Which unit stack or floor level typically offers the best value proposition for shophouse buyers at Sultan's Gate?

Shophouse value distribution typically favours ground-floor units where retail tenants and food service operators can establish customer-facing presence with minimal customer access friction; these units command 15–25% pricing premiums relative to upper-floor equivalents, reflecting superior foot traffic and operational suitability. Upper floors in shophouses frequently offer professional service use cases—legal firms, accountancy practices, medical clinics, training centres—where stairs and elevator access are operationally acceptable; these uses typically achieve competitive rental rates despite lower foot traffic, supporting capital stability even if ground-floor retail demand weakens.
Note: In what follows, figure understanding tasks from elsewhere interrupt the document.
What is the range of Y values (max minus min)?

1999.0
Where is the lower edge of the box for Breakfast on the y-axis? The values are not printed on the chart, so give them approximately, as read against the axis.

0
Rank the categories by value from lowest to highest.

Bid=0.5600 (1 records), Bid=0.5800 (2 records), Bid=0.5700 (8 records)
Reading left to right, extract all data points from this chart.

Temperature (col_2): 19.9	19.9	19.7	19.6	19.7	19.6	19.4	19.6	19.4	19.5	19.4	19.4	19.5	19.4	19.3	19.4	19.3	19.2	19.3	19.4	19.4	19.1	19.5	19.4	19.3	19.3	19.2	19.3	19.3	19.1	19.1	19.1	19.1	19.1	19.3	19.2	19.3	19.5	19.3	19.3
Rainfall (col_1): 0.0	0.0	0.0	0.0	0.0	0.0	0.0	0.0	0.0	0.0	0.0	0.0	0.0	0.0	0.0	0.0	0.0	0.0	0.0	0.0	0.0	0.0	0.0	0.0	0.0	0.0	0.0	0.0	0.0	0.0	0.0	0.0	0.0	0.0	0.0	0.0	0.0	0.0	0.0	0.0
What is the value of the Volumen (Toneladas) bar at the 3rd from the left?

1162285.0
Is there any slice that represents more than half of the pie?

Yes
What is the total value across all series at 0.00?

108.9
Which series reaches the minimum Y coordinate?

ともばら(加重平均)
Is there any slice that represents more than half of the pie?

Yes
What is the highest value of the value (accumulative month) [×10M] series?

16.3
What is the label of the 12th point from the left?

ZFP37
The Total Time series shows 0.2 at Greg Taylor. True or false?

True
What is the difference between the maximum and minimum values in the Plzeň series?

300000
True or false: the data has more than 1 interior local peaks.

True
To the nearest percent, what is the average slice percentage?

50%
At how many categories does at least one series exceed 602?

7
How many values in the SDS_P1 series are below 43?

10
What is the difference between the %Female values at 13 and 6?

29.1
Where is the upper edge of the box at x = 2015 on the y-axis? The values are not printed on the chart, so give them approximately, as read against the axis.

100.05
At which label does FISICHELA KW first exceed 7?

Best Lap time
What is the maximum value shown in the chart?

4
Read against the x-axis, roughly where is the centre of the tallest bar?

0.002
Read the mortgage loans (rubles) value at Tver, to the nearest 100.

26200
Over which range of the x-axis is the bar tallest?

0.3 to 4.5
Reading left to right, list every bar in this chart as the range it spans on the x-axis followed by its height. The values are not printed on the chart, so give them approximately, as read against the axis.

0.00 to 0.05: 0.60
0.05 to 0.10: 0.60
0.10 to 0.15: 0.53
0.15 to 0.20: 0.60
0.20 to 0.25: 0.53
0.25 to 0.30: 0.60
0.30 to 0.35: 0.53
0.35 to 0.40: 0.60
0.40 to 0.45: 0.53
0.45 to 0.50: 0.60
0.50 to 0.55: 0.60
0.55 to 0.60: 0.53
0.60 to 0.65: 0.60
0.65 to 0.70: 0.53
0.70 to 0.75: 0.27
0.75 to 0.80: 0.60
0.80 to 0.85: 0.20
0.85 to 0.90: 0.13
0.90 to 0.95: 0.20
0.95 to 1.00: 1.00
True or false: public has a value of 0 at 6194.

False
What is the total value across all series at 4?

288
From a value-for-money perspective, investors seeking highest rental yield relative to acquisition price frequently find upper-floor units more compelling, as the pricing discount to ground floor often exceeds the rental yield differential, creating mathematically superior cash-on-cash return profiles. Building-wide analysis is important; shophouses with mixed-tenure occupancy and stable occupier bases across multiple storeys typically outperform buildings dependent on single ground-floor anchor tenants, as diversified income streams provide downside protection and reduce refinancing risk. Buyers evaluating Sultan's Gate specifically should request detailed floor-by-floor tenure data and recent rental comparables to assess whether any particular storey offers exceptional value given current market conditions and their specific investment criteria.

What future supply pipeline and district development prospects should influence Sultan's Gate acquisition decisions?

The district surrounding Nicoll Highway MRT faces moderate future supply pressure from new commercial development and mixed-use projects in nearby zones; however, shophouse stock specifically remains tightly constrained due to land scarcity and the relatively low density of new shophouse construction in Singapore's overall development pipeline. Upcoming transport infrastructure improvements and estate refreshment initiatives in the broader locality typically strengthen demand fundamentals for established shophouse stock rather than creating displacement pressure, as these projects expand catchment populations and enhance accessibility. Strategic land rezoning and new business park development in satellite locations may marginalise some peripheral commercial stock, but properties within immediate MRT walkability typically benefit from competitive moats that new supply struggles to overcome; Nicoll Highway's established position in Singapore's transport network means that new commercial supply elsewhere does not directly cannibalise demand for well-positioned shophouses in this immediate geography. Long-term district development trends favour consolidation around major interchange stations, suggesting that Sultan's Gate's current position will strengthen rather than weaken relative to properties further afield. Investors should monitor public planning documents and future development pipelines via government sources to confirm that no material rezoning or infrastructure changes are imminent in the immediate vicinity; in the absence of such disruption, the district's structural demand characteristics and limited shophouse supply remain supportive of long-term value preservation and appreciation.